[Images with bounding boxes]
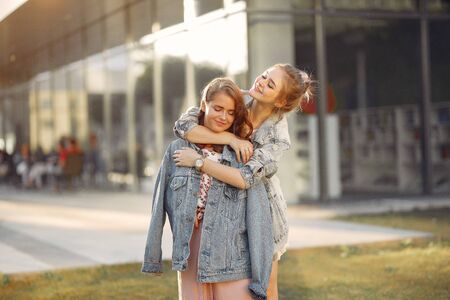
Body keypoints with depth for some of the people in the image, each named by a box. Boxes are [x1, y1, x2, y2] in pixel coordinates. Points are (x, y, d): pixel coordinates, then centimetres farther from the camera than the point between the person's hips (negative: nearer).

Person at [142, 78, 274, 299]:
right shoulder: (178, 149, 8)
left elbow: (258, 215, -3)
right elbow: (161, 206, 10)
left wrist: (259, 277, -9)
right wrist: (152, 258, 6)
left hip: (231, 254, -2)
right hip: (191, 254, 2)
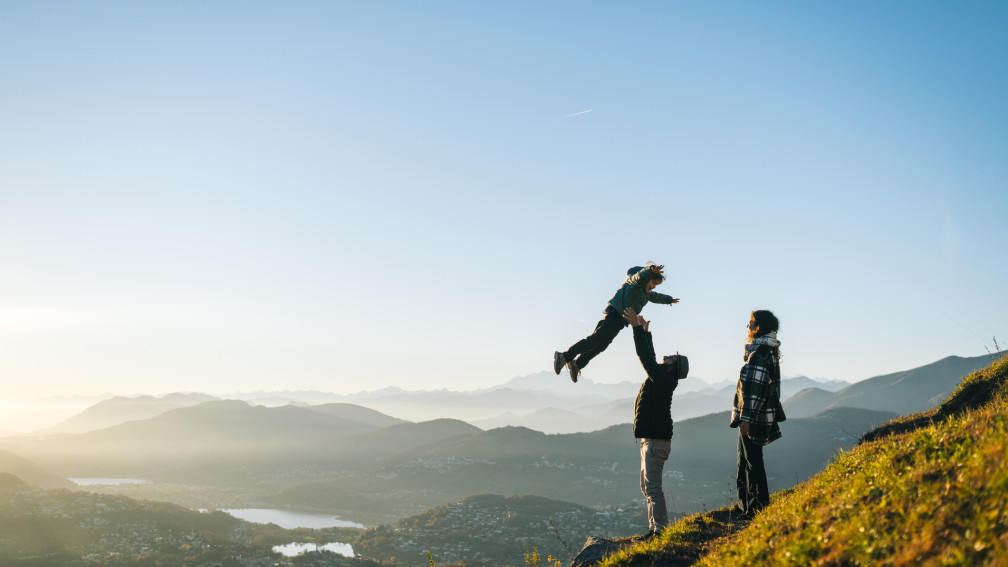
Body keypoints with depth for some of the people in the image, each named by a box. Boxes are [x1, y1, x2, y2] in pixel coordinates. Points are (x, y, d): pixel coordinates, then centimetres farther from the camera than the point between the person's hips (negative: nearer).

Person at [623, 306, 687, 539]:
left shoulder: (663, 379, -12)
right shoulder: (660, 378, 14)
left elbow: (646, 357, -20)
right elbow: (650, 358, 26)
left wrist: (637, 327, -19)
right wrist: (645, 330, 27)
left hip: (656, 441, -11)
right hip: (650, 440, 11)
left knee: (652, 487, -12)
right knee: (648, 487, 14)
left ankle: (659, 528, -13)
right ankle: (656, 527, 18)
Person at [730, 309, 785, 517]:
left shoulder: (760, 351, -18)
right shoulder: (770, 350, 15)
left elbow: (755, 387, -23)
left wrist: (746, 418, -24)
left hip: (754, 417, -11)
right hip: (761, 415, 11)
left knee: (752, 461, -4)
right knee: (745, 459, 17)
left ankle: (758, 506, 2)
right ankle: (744, 504, 26)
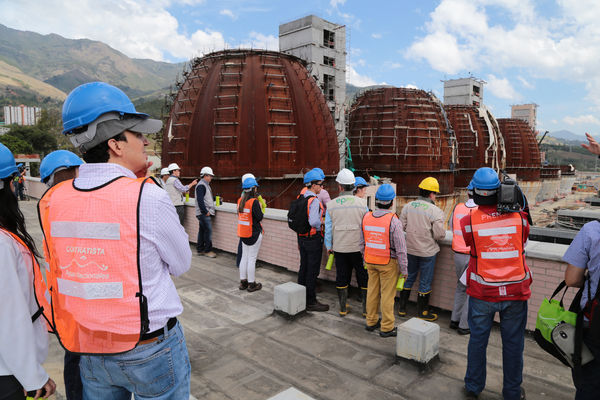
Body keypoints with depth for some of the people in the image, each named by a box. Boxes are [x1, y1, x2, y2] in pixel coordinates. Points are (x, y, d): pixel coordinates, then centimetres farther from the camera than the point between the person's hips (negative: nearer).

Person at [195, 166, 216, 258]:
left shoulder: (205, 185, 19)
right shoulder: (201, 186, -14)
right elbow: (200, 200, -21)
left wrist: (215, 198, 14)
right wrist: (205, 211, -20)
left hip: (206, 213, 10)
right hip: (204, 213, -10)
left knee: (202, 231, 13)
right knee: (208, 230, -8)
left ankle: (200, 249, 20)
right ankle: (207, 250, 0)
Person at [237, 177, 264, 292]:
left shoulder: (240, 200, 4)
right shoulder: (254, 202, -18)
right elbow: (259, 217, -17)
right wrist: (260, 207, -1)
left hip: (243, 233, 7)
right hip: (254, 233, -7)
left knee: (244, 257, 15)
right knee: (252, 259, 1)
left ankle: (243, 282, 23)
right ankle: (251, 284, 10)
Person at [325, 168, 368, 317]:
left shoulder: (332, 205, -4)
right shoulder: (362, 203, -8)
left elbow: (328, 229, 1)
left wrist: (329, 246, 13)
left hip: (339, 248, 2)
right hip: (358, 248, -1)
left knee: (341, 278, 13)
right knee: (364, 278, 11)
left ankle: (343, 308, 23)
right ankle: (366, 309, 17)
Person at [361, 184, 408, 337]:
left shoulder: (366, 217, -5)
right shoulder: (393, 221, -20)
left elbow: (362, 243, 7)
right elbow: (401, 249, -16)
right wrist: (404, 269, -5)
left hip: (371, 262, 5)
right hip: (388, 263, -5)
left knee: (372, 291, 16)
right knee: (387, 295, 5)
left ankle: (371, 321, 30)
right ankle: (386, 327, 16)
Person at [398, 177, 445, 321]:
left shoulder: (407, 206, -5)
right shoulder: (436, 211, -16)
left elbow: (401, 226, 0)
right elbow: (440, 235, -16)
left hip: (410, 249, 4)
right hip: (427, 251, -4)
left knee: (409, 278, 19)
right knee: (425, 282, 10)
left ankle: (402, 308, 27)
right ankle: (422, 312, 23)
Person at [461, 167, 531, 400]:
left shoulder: (469, 221, -14)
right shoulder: (519, 217, -9)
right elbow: (523, 242, 7)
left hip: (482, 293, -1)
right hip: (515, 292, 1)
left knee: (477, 340, 15)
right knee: (513, 343, 16)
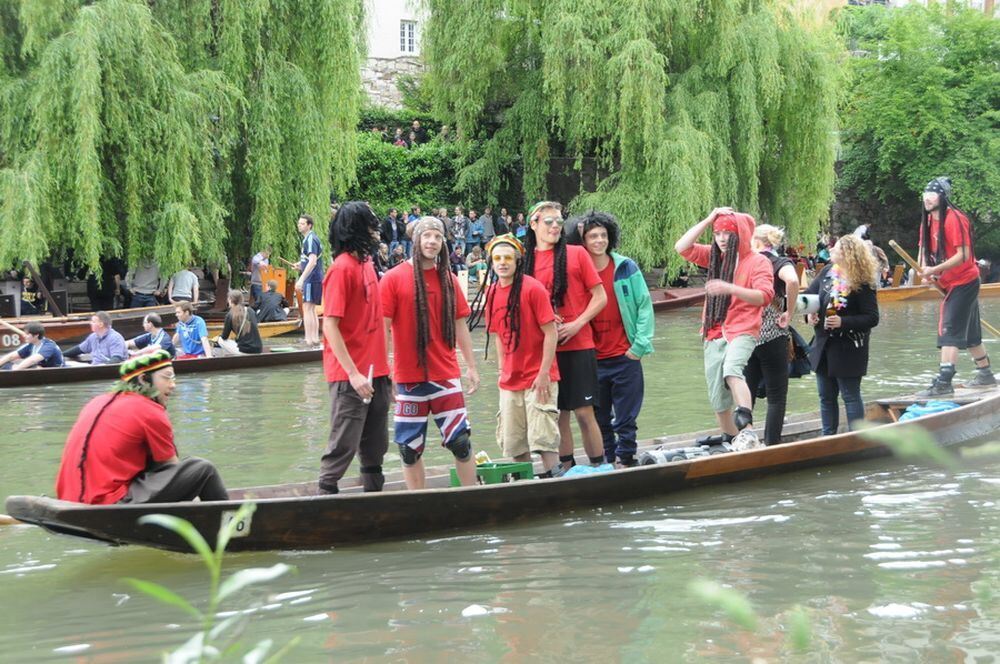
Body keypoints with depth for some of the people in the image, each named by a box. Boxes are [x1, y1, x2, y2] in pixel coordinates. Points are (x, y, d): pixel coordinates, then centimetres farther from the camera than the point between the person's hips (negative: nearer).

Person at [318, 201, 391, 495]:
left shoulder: (366, 263, 10)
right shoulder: (342, 268, -14)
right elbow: (330, 325, -17)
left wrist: (383, 366, 13)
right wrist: (353, 373, -20)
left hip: (375, 372, 8)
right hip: (350, 375, -8)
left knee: (375, 446, 13)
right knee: (344, 444, -3)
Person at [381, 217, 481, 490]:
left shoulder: (448, 279, 8)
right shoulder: (394, 278, -3)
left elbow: (459, 326, 13)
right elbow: (382, 327, -5)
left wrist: (471, 367, 11)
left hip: (446, 375, 2)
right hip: (409, 377, -2)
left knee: (460, 441, 0)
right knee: (410, 448, 4)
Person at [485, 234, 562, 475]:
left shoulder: (533, 288, -11)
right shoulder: (493, 293, 7)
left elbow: (551, 333, -12)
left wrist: (543, 374, -15)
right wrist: (502, 370, 9)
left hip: (538, 379, -6)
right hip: (509, 382, 6)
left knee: (543, 438, -10)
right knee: (513, 443, 9)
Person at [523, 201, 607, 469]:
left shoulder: (576, 254, 2)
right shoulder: (527, 261, 8)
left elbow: (600, 297, 1)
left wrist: (576, 324, -10)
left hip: (578, 345, -2)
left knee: (584, 412, -3)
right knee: (557, 414, 6)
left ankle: (599, 468, 5)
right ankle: (566, 470, 16)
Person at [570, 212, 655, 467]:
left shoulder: (626, 268, -2)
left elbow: (645, 306, -2)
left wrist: (639, 345, -7)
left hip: (625, 357, -2)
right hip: (592, 360, 2)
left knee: (625, 419, 2)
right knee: (599, 419, 9)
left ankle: (625, 462, 9)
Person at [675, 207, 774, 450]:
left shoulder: (757, 262, -4)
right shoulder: (715, 257, 11)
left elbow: (764, 296, -17)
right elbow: (682, 247, 3)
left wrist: (729, 288, -29)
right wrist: (708, 220, -1)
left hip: (742, 331, -6)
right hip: (715, 334, 6)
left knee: (731, 371, -34)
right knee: (717, 393, 11)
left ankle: (747, 428, -46)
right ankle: (729, 437, 30)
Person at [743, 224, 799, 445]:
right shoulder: (779, 263, -5)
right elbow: (792, 281, -27)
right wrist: (789, 313, -15)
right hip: (772, 338, -4)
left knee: (746, 394, 13)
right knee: (776, 397, 4)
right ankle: (771, 445, 0)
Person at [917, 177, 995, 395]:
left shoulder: (955, 219, -20)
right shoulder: (928, 221, 6)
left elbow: (963, 255, -24)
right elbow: (925, 249, 12)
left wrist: (935, 270, -28)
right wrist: (924, 269, -9)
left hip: (964, 282, -9)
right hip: (951, 284, 9)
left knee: (949, 330, -16)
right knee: (969, 332, 19)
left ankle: (943, 382, -21)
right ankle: (985, 375, 33)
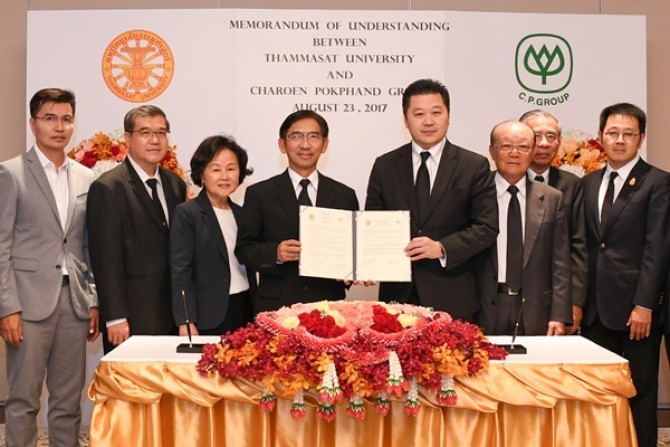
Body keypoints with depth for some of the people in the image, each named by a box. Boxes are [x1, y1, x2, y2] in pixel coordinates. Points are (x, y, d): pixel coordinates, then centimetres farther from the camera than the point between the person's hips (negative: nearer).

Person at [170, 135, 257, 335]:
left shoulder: (241, 214, 13)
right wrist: (186, 322, -16)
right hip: (208, 318, -5)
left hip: (244, 312, 5)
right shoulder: (186, 214, -5)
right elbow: (180, 272, -9)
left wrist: (256, 317, 12)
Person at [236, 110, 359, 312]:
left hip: (329, 305, 2)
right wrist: (275, 253, -17)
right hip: (277, 306, -2)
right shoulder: (259, 194, 2)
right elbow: (244, 248, 1)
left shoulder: (344, 195, 8)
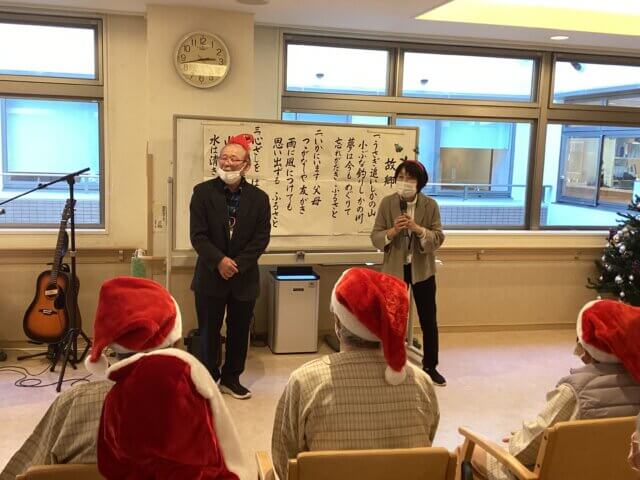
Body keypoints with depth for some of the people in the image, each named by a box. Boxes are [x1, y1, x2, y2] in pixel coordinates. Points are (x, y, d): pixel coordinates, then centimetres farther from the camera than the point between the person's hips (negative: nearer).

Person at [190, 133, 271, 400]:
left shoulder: (259, 198, 0)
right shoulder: (203, 192, -4)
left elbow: (261, 238, -5)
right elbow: (198, 235, -9)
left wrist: (237, 265, -14)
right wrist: (219, 261, -20)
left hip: (244, 278, 2)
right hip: (210, 276, -1)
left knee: (239, 331, 12)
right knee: (209, 331, 8)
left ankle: (231, 378, 28)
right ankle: (208, 379, 23)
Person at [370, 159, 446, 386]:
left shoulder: (430, 205, -8)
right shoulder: (387, 203, -7)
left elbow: (438, 238, -11)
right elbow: (375, 238, -8)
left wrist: (418, 229, -26)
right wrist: (393, 230, -26)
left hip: (422, 269, 0)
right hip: (395, 269, 0)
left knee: (428, 320, 9)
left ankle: (430, 366, 25)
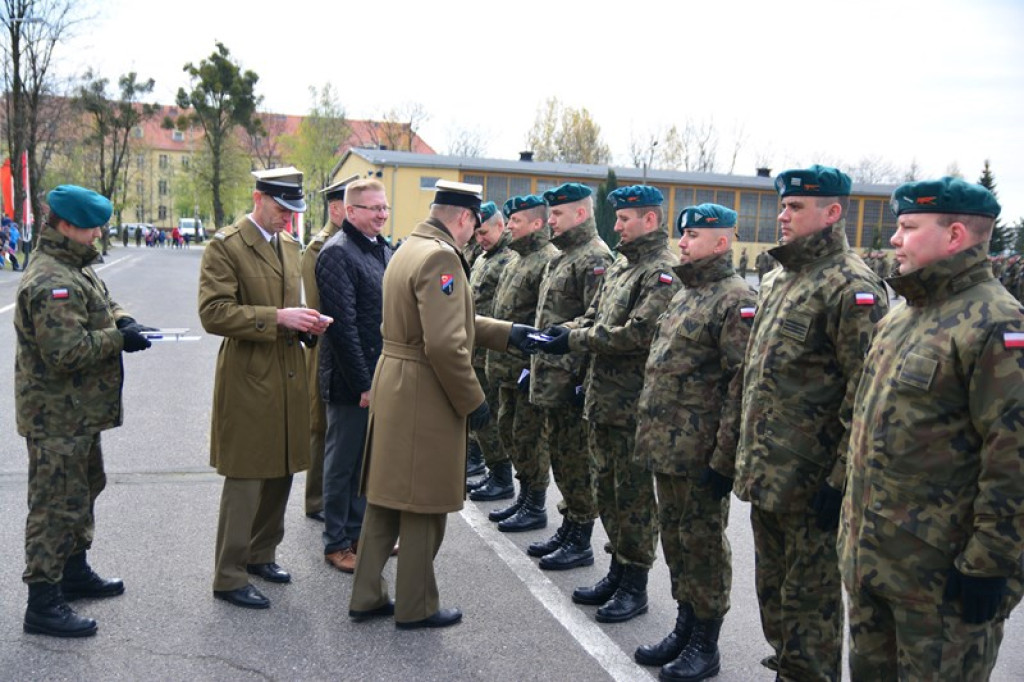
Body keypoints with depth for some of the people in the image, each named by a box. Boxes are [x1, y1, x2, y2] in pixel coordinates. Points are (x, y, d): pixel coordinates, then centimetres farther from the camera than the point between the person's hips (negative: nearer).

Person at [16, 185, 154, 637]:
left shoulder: (74, 267, 11)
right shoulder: (52, 282, -24)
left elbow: (102, 303, 24)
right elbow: (66, 351, -30)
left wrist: (122, 319, 3)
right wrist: (119, 338, -19)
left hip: (79, 412, 11)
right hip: (57, 417, -11)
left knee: (84, 489, 23)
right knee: (57, 505, -3)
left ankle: (75, 571, 39)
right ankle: (43, 604, 7)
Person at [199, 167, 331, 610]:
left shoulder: (290, 246, 15)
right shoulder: (225, 246, -9)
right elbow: (213, 313, -17)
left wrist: (306, 321, 4)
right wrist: (277, 318, -23)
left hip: (288, 378, 8)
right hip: (248, 379, -7)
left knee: (281, 473, 15)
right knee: (245, 480, -1)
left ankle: (260, 555, 32)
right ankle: (229, 577, 12)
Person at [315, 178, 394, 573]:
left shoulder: (384, 250, 11)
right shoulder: (337, 253, -14)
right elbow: (343, 325, -19)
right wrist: (362, 383, -19)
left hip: (380, 376, 8)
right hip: (351, 380, -8)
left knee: (368, 459, 18)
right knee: (343, 462, 6)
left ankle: (358, 531, 32)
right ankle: (337, 543, 20)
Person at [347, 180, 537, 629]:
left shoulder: (409, 249, 13)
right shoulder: (440, 257, -19)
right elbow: (445, 344, -26)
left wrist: (508, 333, 14)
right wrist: (472, 402, -16)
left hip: (391, 386, 10)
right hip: (424, 395, -10)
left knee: (386, 497, 17)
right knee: (423, 505, 5)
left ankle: (367, 596, 29)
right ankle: (416, 607, 20)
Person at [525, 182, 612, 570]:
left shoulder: (595, 259, -15)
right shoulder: (561, 258, 17)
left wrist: (585, 380, -23)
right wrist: (534, 363, 21)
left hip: (573, 380, -10)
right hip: (551, 378, 10)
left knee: (576, 459, -1)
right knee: (559, 454, 17)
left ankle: (580, 544, 11)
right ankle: (568, 530, 30)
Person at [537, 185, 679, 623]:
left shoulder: (662, 272, -13)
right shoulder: (621, 265, 15)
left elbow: (637, 333, -23)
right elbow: (595, 315, 19)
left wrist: (574, 340, -18)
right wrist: (568, 330, -3)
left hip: (634, 405, -9)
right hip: (602, 400, 9)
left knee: (634, 495, 2)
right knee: (608, 489, 17)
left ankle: (635, 586, 15)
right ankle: (618, 571, 31)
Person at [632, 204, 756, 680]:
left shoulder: (736, 300, -14)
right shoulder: (684, 294, 15)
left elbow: (742, 385, -19)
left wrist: (724, 458, -21)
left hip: (701, 453, -9)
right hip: (666, 446, 9)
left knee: (702, 542, 4)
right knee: (674, 536, 17)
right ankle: (685, 627, 32)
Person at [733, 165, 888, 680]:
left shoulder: (851, 286, -15)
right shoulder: (777, 279, 13)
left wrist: (841, 479, -20)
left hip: (811, 480, -9)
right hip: (766, 476, 9)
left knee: (810, 596, 6)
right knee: (772, 586, 21)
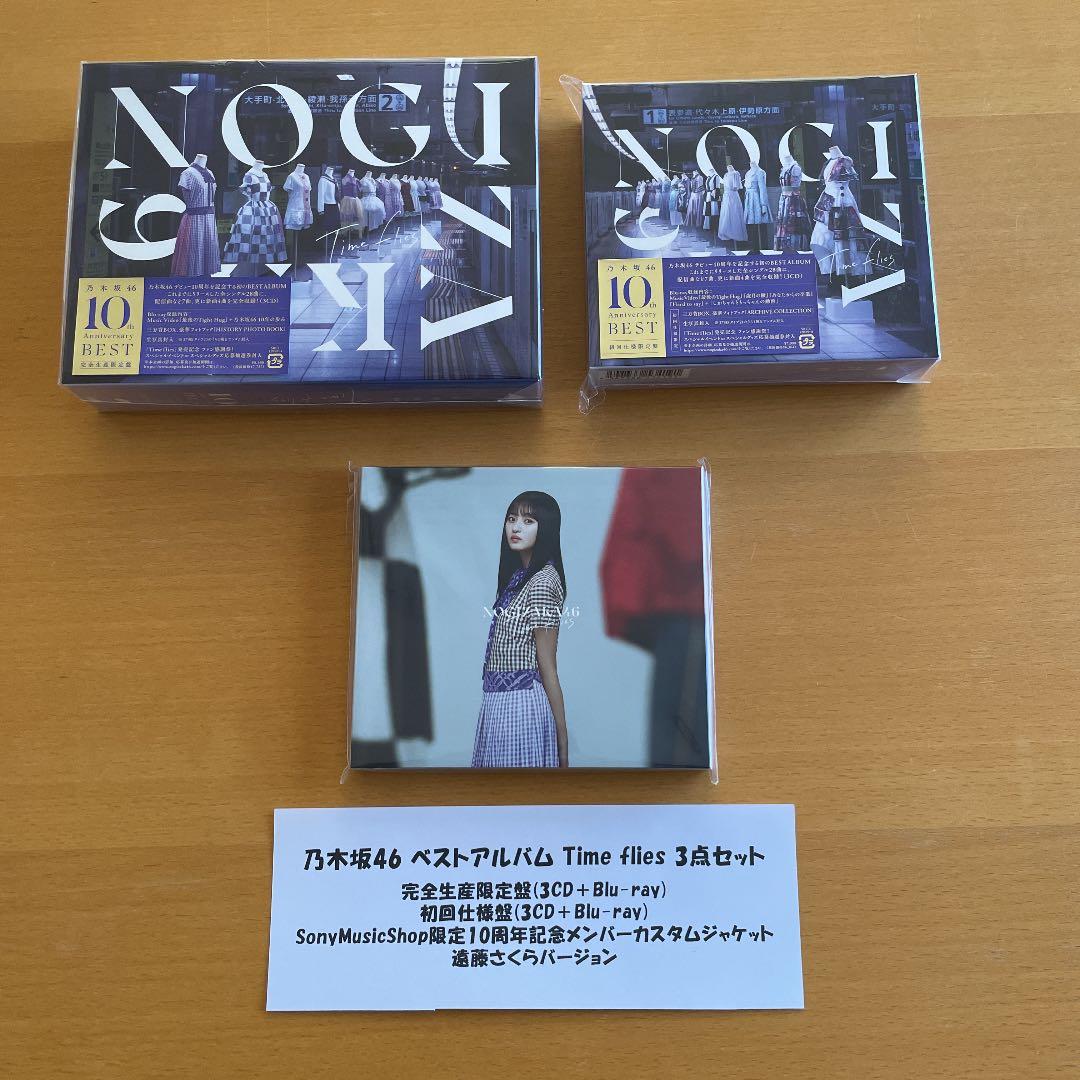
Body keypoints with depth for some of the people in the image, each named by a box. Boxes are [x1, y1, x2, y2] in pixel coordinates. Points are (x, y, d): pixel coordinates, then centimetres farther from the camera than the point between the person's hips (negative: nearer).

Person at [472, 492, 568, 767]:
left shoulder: (542, 582, -15)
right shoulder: (519, 576, 12)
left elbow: (547, 668, -16)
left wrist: (562, 744, -12)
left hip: (521, 706, -9)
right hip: (501, 705, 9)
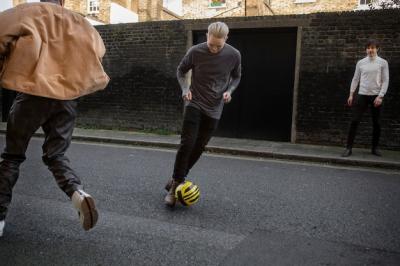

▸ **BRIEF**
From the records above, print exactly the lines that run from the line with "left knee: (372, 291, 16)" to the line with "right shoulder: (519, 217, -9)", inclusive.

▸ **ANSWER TO THE EXERCISE**
left knee: (372, 291, 16)
right knee: (387, 295, 5)
left ankle: (371, 321, 30)
right ankle: (386, 327, 16)
Person at [398, 177, 445, 321]:
left shoulder: (407, 206, -5)
right shoulder: (436, 211, -16)
left elbow: (401, 226, 0)
right elbow: (440, 235, -16)
left hip: (410, 249, 4)
right hip: (427, 251, -4)
left knee: (409, 278, 19)
right knee: (425, 282, 10)
left ankle: (402, 308, 27)
right ankle: (422, 312, 23)
Person at [461, 167, 531, 400]:
left shoulder: (469, 221, -14)
right shoulder: (519, 217, -9)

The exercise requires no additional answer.